Ciego a los cincuenta y cinco años, su mundo se desarrolló en el estamento de lo onírico. Tenía obsesión por la vida, por la muerte, por el infinito y por lo indeterminado. Dijo: “yo he cometido la indiscreción de seguir viviendo”. Dio ponencias, habló de la memoria eterna; visitó las pirámides de Egipto cuando su ceguera era ya absoluto, veía noche oscura pero olía el desierto y las manos de la historia. Fue un intelectual, y por ello gusta poco a muchos y mucho a pocos. Hablaba de la claridad del lenguaje, pero su mundo era hosco, bruno y mágico.
Fue un lúcido, un funambulista de la funambulesca erudición.
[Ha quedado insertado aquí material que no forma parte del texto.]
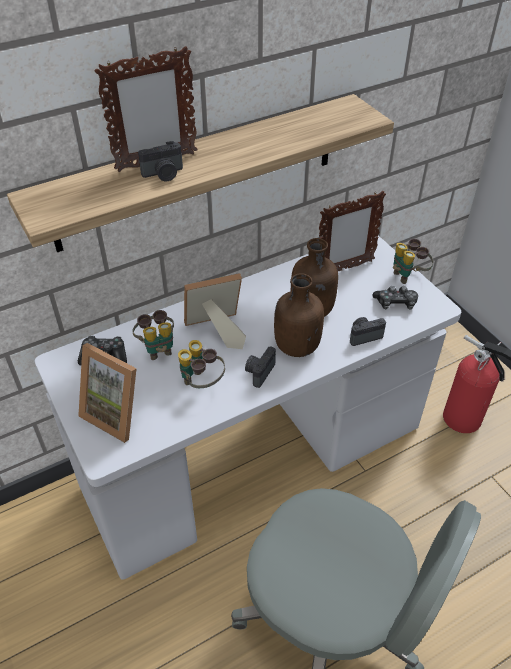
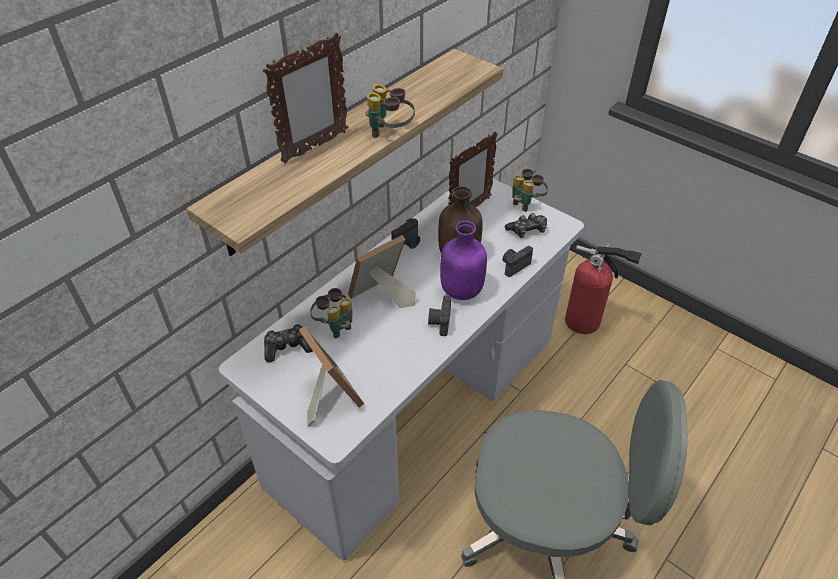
camera: 20 degrees left, 0 degrees up
(117, 413) = (328, 395): picture frame -> picture frame turned 135 degrees counterclockwise
(164, 174) = (329, 157): camera -> camera (408, 243)
(201, 383) = (393, 346): binoculars -> binoculars (390, 133)
(296, 346) = (460, 290): brown bottle -> purple bottle

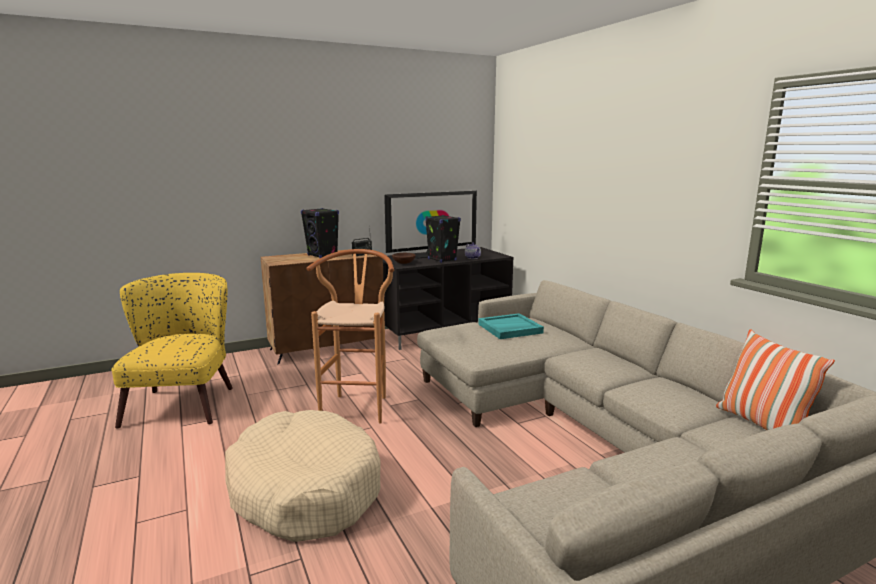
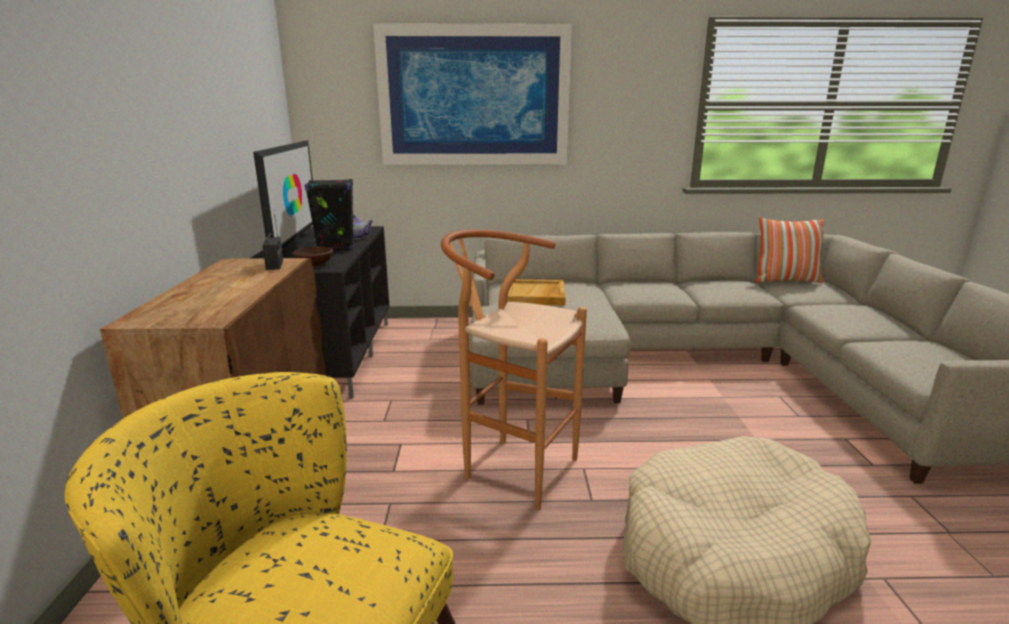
camera: 65 degrees left, 5 degrees up
(323, 255) = (225, 285): black speaker -> none
(509, 329) = (536, 295): turquoise tray -> beige tray
(576, 165) = (474, 96): none -> picture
Se interesó eternamente por los libros, leyó, como dijo, hasta quedarse ciego.
“Usted nació en Buenos Aires el 24 de agosto de 1899, ¿no es así, Maestro?”, le pregunta Soler Serrano en la entrevista que el escritor concedió en mil novecientos setenta y cuatro. “Sí, aunque no lo sé; eso fue lo que me dijeron. Tal vez no ocurrió nunca”.
Tal vez, efectivamente, eso no ocurrió nunca, y Borges no ha nacido, y Borges no ha muerto. “Esta mañana soñé que me moría”, explica en una entrevista posterior al mismo Soler Serrano. Quién sabe: tal vez sí nació, pero nos ha hecho creer que en aquella mañana de junio su muerte no fue real ni un sueño, sino un relato breve que rompe espacios y tiempos.